Vanderbilt Ingram Cancer Center, Nashville, TN, USA.
BMC Genomics. 2012 Nov 24;13:666. doi: 10.1186/1471-2164-13-666.
When using Illumina high throughput short read data, sometimes the genotype inferred from the positive strand and negative strand are significantly different, with one homozygous and the other heterozygous. This phenomenon is known as strand bias. In this study, we used Illumina short-read sequencing data to evaluate the effect of strand bias on genotyping quality, and to explore the possible causes of strand bias.
We collected 22 breast cancer samples from 22 patients and sequenced their exome using the Illumina GAIIx machine. By comparing the consistency between the genotypes inferred from this sequencing data with the genotypes inferred from SNP chip data, we found that, when using sequencing data, SNPs with extreme strand bias did not have significantly lower consistency rates compared to SNPs with low or no strand bias. However, this result may be limited by the small subset of SNPs present in both the exome sequencing and the SNP chip data.

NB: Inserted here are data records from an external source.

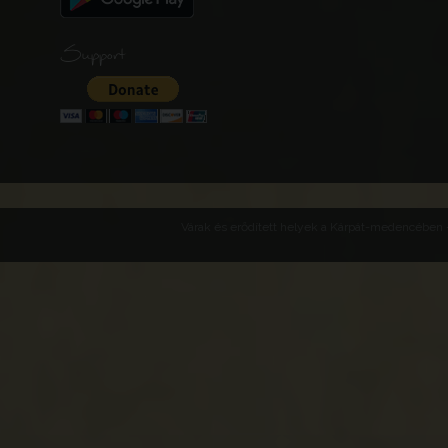
Support
Várak és erődített helyek a Kárpát-medencében -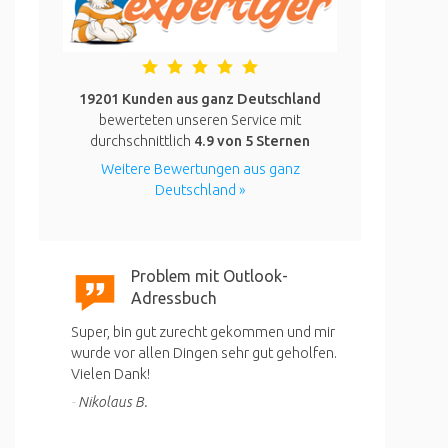
19201 Kunden aus ganz Deutschland
bewerteten unseren Service mit
durchschnittlich
4.9
von 5 Sternen
Weitere Bewertungen aus ganz
Deutschland »
Problem mit Outlook-
Adressbuch
Super, bin gut zurecht gekommen und mir
wurde vor allen Dingen sehr gut geholfen.
Vielen Dank!
Nikolaus B.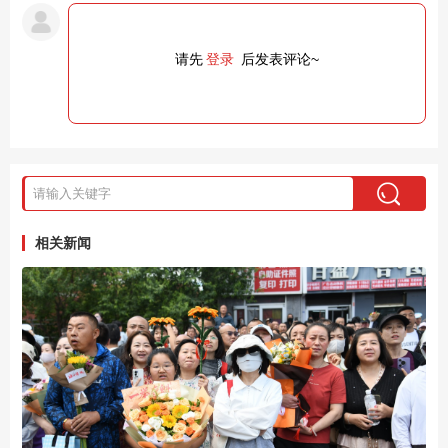
请先
登录
后发表评论~
相关新闻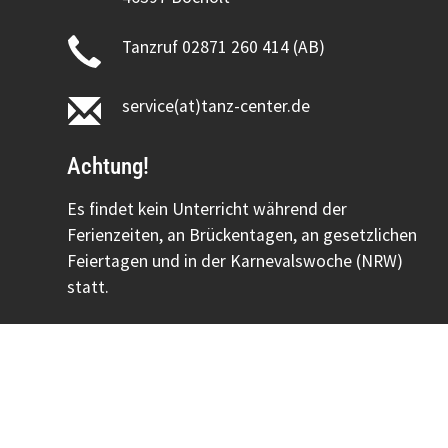
Tanzruf 02871 260 414 (AB)
service(at)tanz-center.de
Achtung!
Es findet kein Unterricht während der
Ferienzeiten, an Brückentagen, an gesetzlichen
Feiertagen und in der Karnevalswoche (NRW)
statt.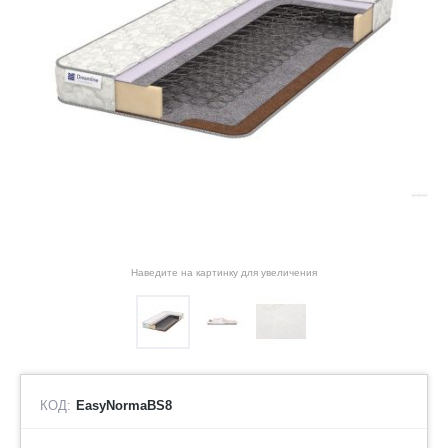
Наведите на картинку для увеличения
КОД:
EasyNormaBS8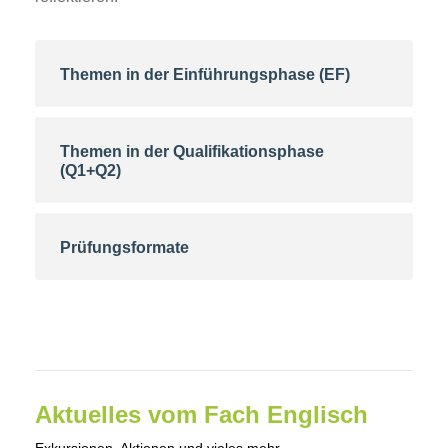
Themen in der Einführungsphase (EF)
Themen in der Qualifikationsphase
(Q1+Q2)
Prüfungsformate
Aktuelles vom Fach Englisch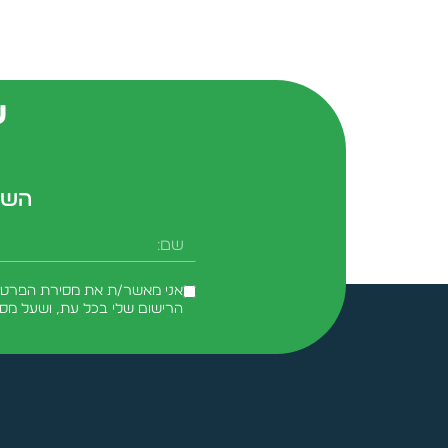
ש
השא
שם
אני מאשר/ת את מסירת הפרטים 
הרישום שלי בכל עת, ושעל מס
Alternative: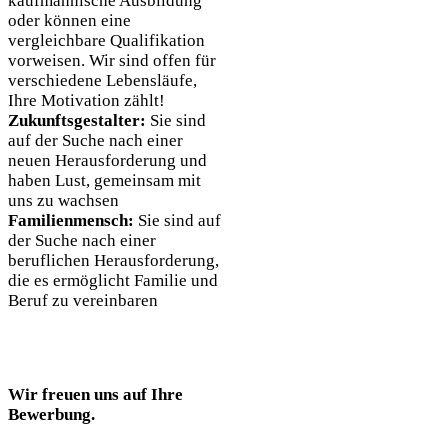
kaufmännische Ausbildung
oder können eine
vergleichbare Qualifikation
vorweisen. Wir sind offen für
verschiedene Lebensläufe,
Ihre Motivation zählt!
Zukunftsgestalter:
Sie sind
auf der Suche nach einer
neuen Herausforderung und
haben Lust, gemeinsam mit
uns zu wachsen
Familienmensch:
Sie sind auf
der Suche nach einer
beruflichen Herausforderung,
die es ermöglicht Familie und
Beruf zu vereinbaren
Wir freuen uns auf Ihre
Bewerbung.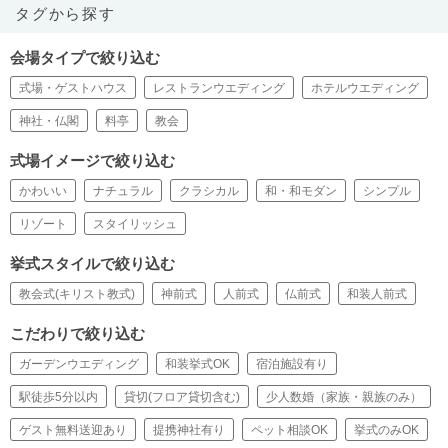
タグから探す
会場タイプで絞り込む
式場・ゲストハウス
レストランウエディング
ホテルウエディング
神社・仏閣
料亭
教会
式場イメージで絞り込む
かわいい
ナチュラル
クラシカル
和・和モダン
シンプル
リゾート
スタイリッシュ
挙式スタイルで絞り込む
教会式(キリスト教式)
神前式
人前式
仏前式
和装人前式
こだわりで絞り込む
ガーデンウエディング
和装挙式OK
宿泊施設有り
駅徒歩5分以内
貸切(フロア貸切含む)
少人数婚（家族・親族のみ）
ゲスト無料送迎あり
提携神社有り
ペット相談OK
挙式のみOK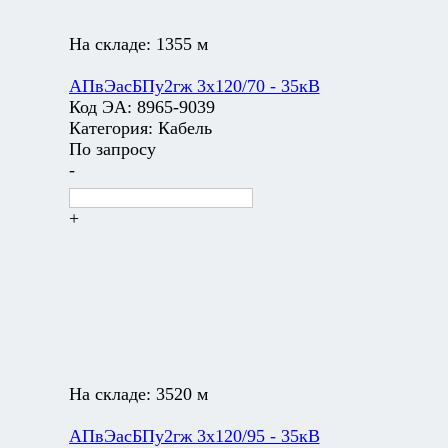
На складе:
1355 м
АПвЭасБПу2гж 3х120/70 - 35кВ
Код ЭА:
8965-9039
Категория:
Кабель
По запросу
-
+
На складе:
3520 м
АПвЭасБПу2гж 3х120/95 - 35кВ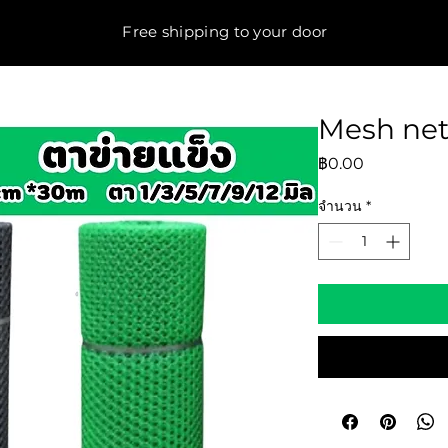
Free shipping to your door
Mesh ne
ราคา
฿0.00
จำนวน
*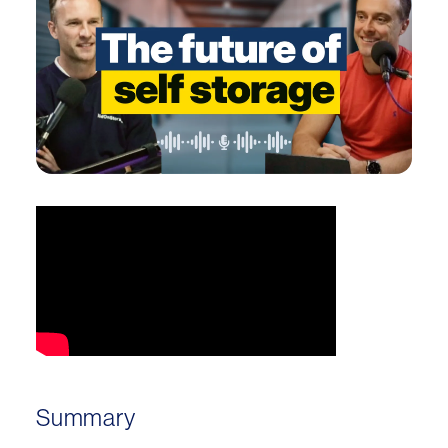
Summary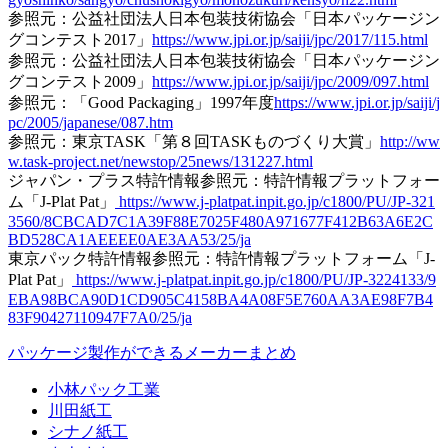
参照元：公益社団法人日本包装技術協会「日本パッケージン
グコンテスト2017」
https://www.jpi.or.jp/saiji/jpc/2017/115.html
参照元：公益社団法人日本包装技術協会「日本パッケージン
グコンテスト2009」
https://www.jpi.or.jp/saiji/jpc/2009/097.html
参照元：「Good Packaging」1997年度
https://www.jpi.or.jp/saiji/j
pc/2005/japanese/087.htm
参照元：東京TASK「第８回TASKものづくり大賞」
http://ww
w.task-project.net/newstop/25news/131227.html
ジャパン・プラス特許情報参照元：特許情報プラットフォー
ム「J-Plat Pat」
https://www.j-platpat.inpit.go.jp/c1800/PU/JP-321
3560/8CBCAD7C1A39F88E7025F480A971677F412B63A6E2C
BD528CA1AEEEE0AE3AA53/25/ja
東京パック特許情報参照元：特許情報プラットフォーム「J-
Plat Pat」
https://www.j-platpat.inpit.go.jp/c1800/PU/JP-3224133/9
EBA98BCA90D1CD905C4158BA4A08F5E760AA3AE98F7B4
83F90427110947F7A0/25/ja
パッケージ製作ができるメーカーまとめ
小林パック工業
川田紙工
シナノ紙工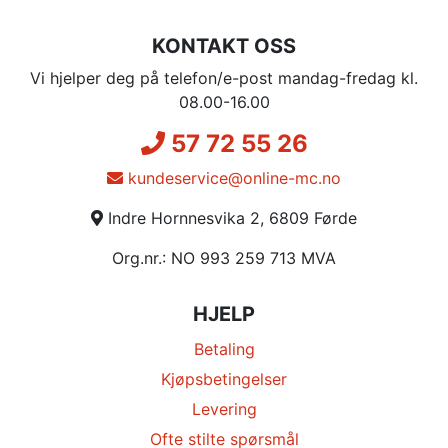
KONTAKT OSS
Vi hjelper deg på telefon/e-post mandag-fredag kl.
08.00-16.00
57 72 55 26
kundeservice@online-mc.no
Indre Hornnesvika 2, 6809 Førde
Org.nr.: NO 993 259 713 MVA
HJELP
Betaling
Kjøpsbetingelser
Levering
Ofte stilte spørsmål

We further compared the transition and transversion ratio and the number of novel non-synonymous SNPs between the SNPs with low or no strand bias and those with extreme strand bias, and found that SNPs with low or no strand bias have better overall quality. We also discovered that the strand bias occurs randomly at genomic positions across these samples, and observed no consistent pattern of strand bias location across samples. By comparing results from two different aligners, BWA and Bowtie, we found very consistent strand bias patterns. Thus strand bias is unlikely to be caused by alignment artifacts. We successfully replicated our results using two additional independent datasets with different capturing methods and Illumina sequencers.
Extreme strand bias indicates a potential high false-positive rate for SNPs.
当使用 Illumina 高通量短读数据时,有时从正链和负链推断出的基因型有显著差异,一个是纯合的,另一个是杂合的。这种现象称为链偏倚。在这项研究中,我们使用 Illumina 短读测序数据来评估链偏倚对基因分型质量的影响,并探讨链偏倚的可能原因。
我们从 22 名患者中收集了 22 个乳腺癌样本,并使用 Illumina GAIIx 机器对其外显子进行测序。通过比较从这些测序数据推断出的基因型与从 SNP 芯片数据推断出的基因型之间的一致性,我们发现,当使用测序数据时,具有极端链偏倚的 SNP 与具有低或无链偏倚的 SNP 相比,其一致性率没有显著降低。然而,这一结果可能受到外显子测序和 SNP 芯片数据中存在的 SNP 子集的限制。我们进一步比较了低或无链偏倚 SNP 和极端链偏倚 SNP 之间的转换和颠换比以及新的非同义 SNP 数量,发现低或无链偏倚 SNP 具有更好的整体质量。我们还发现,链偏倚在这些样本的基因组位置上随机发生,并且在样本之间没有观察到一致的链偏倚位置模式。通过比较两种不同的比对器(BWA 和 Bowtie)的结果,我们发现了非常一致的链偏倚模式。因此,链偏倚不太可能是由比对伪影引起的。我们使用两种具有不同捕获方法和 Illumina 测序仪的额外独立数据集成功复制了我们的结果。
极端的链偏倚表明 SNP 的假阳性率可能很高。